Revisiting the Role of Foundation Models in Cell-Level Histopathological Image Analysis under Small-Patch Constraints -- Effects of Training Data Scale and Blur Perturbations on CNNs and Vision Transformers

This study demonstrates that for cell-level histopathological image analysis under extreme spatial constraints, task-specific architectures trained on sufficient data outperform foundation models in both accuracy and efficiency, while offering comparable robustness to blur perturbations.

Hiroki Kagiyama, Toru Nagasaka, Yukari Adachi, Takaaki Tachibana, Ryota Ito, Mitsugu Fujita, Kimihiro Yamashita, Yoshihiro Kakeji

Published 2026-03-05
📖 4 min read☕ Coffee break read

The Big Picture: Looking at a Grain of Sand

Imagine you are trying to identify different types of ants. Usually, scientists look at a whole ant colony or a large group of ants to figure out what species they are. They have plenty of space to see the ants' legs, wings, and how they move together.

But in this study, the researchers had a much harder job. They were forced to look at one single ant cell at a time, and the image they had to work with was incredibly tiny—like trying to identify an ant by looking at just one single grain of sand that the ant is standing on.

In the world of medical imaging, this is called "cell-level analysis" on "small patches" (40x40 pixels). It's like trying to recognize a famous actor's face when you are only allowed to look at a single pixel of their nose.

The Question: Do "Super-Brains" Help?

In the world of Artificial Intelligence (AI), there are "Foundation Models." Think of these as super-brains that have read millions of books and looked at millions of standard-sized photos (like cats, dogs, and cars) to learn how to recognize things.

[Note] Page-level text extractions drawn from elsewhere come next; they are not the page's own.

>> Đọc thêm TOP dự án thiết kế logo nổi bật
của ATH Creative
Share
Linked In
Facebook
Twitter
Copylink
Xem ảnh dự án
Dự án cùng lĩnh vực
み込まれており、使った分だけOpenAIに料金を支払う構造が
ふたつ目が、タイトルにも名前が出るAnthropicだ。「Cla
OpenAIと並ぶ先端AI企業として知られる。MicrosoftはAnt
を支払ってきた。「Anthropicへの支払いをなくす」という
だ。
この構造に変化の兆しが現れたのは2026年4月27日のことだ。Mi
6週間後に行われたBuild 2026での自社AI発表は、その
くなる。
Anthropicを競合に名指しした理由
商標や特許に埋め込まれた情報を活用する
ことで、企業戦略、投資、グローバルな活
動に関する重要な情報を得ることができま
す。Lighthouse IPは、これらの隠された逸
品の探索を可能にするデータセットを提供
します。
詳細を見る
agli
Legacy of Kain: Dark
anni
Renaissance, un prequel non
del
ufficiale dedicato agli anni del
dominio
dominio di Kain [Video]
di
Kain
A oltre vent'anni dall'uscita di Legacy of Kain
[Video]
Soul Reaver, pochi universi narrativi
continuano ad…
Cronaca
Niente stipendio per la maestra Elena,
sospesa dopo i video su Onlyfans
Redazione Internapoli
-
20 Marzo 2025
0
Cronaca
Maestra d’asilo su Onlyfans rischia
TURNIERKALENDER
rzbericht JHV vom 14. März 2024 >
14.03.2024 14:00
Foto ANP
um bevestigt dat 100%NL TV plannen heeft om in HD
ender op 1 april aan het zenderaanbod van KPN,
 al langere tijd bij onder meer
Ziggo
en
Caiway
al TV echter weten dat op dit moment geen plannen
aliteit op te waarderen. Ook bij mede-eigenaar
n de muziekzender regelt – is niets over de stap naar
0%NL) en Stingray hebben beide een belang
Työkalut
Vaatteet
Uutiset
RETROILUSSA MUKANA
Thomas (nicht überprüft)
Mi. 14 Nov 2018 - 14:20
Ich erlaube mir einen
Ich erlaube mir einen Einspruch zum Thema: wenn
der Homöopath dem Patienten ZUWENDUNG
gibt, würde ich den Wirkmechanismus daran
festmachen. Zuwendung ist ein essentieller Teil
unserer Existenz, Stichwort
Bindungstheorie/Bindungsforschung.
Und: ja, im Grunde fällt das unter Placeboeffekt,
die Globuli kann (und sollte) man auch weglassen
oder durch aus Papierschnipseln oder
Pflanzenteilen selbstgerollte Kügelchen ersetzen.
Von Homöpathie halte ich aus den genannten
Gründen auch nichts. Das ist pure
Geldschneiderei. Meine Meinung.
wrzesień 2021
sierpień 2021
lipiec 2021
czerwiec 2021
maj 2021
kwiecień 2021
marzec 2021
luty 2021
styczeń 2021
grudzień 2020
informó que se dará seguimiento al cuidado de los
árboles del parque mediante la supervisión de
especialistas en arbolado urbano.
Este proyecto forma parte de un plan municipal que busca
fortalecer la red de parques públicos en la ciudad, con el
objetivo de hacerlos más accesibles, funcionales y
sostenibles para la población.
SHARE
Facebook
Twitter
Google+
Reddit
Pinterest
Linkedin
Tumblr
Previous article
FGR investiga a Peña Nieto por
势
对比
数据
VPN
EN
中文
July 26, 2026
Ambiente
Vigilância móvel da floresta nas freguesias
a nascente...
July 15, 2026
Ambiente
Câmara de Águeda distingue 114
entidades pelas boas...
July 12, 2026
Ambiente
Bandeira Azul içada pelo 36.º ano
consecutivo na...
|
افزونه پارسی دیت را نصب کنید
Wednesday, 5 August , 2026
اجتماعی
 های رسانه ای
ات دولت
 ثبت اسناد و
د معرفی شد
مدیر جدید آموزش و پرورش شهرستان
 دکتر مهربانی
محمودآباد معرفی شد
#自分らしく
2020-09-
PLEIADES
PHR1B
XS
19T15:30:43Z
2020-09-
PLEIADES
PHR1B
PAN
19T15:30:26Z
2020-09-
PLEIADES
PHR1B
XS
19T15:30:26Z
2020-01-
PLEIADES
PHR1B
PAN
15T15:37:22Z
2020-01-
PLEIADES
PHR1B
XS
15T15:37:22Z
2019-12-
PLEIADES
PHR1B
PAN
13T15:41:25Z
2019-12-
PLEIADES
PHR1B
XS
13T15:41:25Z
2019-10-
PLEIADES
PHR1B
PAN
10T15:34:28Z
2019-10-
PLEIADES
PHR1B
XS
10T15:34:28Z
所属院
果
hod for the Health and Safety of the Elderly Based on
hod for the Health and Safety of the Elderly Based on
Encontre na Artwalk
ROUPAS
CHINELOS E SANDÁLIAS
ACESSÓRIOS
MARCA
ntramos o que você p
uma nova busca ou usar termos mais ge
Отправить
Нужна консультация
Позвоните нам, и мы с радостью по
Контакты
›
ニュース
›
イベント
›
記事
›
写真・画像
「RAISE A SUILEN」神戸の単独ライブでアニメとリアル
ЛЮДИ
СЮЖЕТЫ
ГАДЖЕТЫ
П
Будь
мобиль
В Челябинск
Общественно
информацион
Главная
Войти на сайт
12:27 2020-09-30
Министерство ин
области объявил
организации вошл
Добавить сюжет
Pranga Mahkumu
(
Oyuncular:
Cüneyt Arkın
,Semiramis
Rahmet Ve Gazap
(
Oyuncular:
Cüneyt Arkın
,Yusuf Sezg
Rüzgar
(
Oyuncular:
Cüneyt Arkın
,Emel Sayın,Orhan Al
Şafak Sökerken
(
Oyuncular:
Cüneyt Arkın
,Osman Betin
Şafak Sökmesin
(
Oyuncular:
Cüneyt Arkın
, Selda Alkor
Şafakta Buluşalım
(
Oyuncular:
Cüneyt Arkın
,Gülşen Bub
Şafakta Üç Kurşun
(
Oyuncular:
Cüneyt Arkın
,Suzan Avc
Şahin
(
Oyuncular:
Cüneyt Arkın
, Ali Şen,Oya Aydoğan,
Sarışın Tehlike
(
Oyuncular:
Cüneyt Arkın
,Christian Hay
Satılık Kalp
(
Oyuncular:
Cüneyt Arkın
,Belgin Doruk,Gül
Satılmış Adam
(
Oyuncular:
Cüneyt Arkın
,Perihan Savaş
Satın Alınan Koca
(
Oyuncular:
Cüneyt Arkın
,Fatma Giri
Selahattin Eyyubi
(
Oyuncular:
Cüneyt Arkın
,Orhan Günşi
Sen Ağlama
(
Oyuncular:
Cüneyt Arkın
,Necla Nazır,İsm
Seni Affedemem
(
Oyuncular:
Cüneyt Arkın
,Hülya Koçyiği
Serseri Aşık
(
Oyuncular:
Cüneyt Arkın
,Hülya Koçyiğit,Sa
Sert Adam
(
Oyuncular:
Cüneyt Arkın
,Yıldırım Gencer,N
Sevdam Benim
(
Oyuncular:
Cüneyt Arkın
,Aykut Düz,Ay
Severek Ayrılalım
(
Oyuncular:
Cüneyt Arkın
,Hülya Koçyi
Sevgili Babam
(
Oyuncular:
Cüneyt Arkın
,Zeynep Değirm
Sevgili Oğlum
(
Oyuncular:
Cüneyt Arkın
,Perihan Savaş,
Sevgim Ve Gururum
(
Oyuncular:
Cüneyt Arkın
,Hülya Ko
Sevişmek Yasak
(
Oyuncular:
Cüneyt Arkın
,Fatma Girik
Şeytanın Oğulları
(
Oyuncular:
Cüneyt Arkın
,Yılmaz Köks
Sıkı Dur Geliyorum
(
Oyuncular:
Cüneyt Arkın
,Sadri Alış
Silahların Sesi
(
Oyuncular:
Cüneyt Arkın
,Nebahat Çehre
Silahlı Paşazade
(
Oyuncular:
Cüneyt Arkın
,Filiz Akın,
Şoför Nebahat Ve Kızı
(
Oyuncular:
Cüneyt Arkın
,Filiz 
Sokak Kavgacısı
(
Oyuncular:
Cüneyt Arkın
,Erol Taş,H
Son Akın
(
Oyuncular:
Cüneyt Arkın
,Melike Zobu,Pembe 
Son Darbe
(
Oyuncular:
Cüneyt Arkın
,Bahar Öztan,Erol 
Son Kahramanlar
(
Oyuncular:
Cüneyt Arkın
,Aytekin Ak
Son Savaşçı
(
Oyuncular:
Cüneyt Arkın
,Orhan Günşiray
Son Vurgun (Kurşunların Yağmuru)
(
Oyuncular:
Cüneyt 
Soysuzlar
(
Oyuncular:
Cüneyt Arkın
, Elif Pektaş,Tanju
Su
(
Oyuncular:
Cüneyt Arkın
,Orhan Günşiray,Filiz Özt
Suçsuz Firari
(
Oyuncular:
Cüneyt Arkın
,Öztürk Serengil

They are huge, expensive, and very powerful.

The researchers asked: "If we give these super-brains a tiny, grain-of-sand image, will they still be the best at identifying the cell?"

They compared these giant, pre-trained super-brains against smaller, custom-built "task-specific" models (like a specialized tool made just for this one job).

The Experiment: Training the Models

The researchers gathered a massive amount of data: 185,000 tiny cell images from colorectal cancer patients. They then trained different types of AI models on this data, starting with very small amounts and gradually increasing the size, like a student studying for a test.

They tested three main things:

  1. How much data do they need? (Does the super-brain need less study time than the custom tool?)
  2. How fast are they? (Can they make a diagnosis quickly?)
  3. Are they tough? (What happens if the image is blurry, like looking through a dirty window?)

The Surprising Results

1. The "Super-Brain" Hits a Wall

At first, when the researchers had very little data (like a student who only studied for 1 hour), the Foundation Models (Super-Brains) were the winners. Because they had already learned so much from other photos, they could guess the answer even with very little new information.

However, as the researchers gave the models more and more data (up to 16,000 samples per class), the Super-Brains stopped improving. They hit a ceiling. They couldn't learn any more from the tiny grain-of-sand images because their training was based on big, clear photos.

2. The "Custom Tool" Wins with Practice

The Custom-Built Models (specifically a type called CustomViT, which is a Vision Transformer designed for small patches) started slow. They needed a lot of data to get good. But once they had enough data, they kept getting better and better.

Eventually, the CustomViT crushed the Super-Brains. It achieved a much higher accuracy (92% vs 78%) and did it much faster.

  • Analogy: Imagine the Super-Brain is a famous chef who knows how to cook a 10-course banquet but struggles to make a perfect single cracker. The CustomViT is a specialized cracker-maker who, after practicing a lot, makes the perfect cracker every time, faster and cheaper than the famous chef.

3. The "Blur" Test

The researchers also tested what happens if the images are blurry (like a camera out of focus).

  • Result: Both the Super-Brains and the Custom Tools got confused when the images were very blurry.
  • Key Takeaway: Having a "Super-Brain" didn't make the AI more immune to blur. If the picture is too fuzzy, even the smartest AI can't see the details. The Super-Brain wasn't "tougher"; it just started with a higher score on clear pictures.

The Final Verdict

When you have a tiny, low-resolution image (like a single cell):

  • Don't rely on the "Super-Brain" (Foundation Models) if you have enough data. They are too big, too slow, and they can't adapt well to such small details. They are like using a sledgehammer to crack a nut.
  • Do build a "Custom Tool" (Task-Specific Model). If you have a decent amount of data, a model built specifically for tiny images is faster, cheaper, and more accurate.

In short: For looking at tiny cells, a specialized, custom-built AI is the best doctor. The giant, pre-trained AI models are great for big pictures, but they get lost when the view gets too small.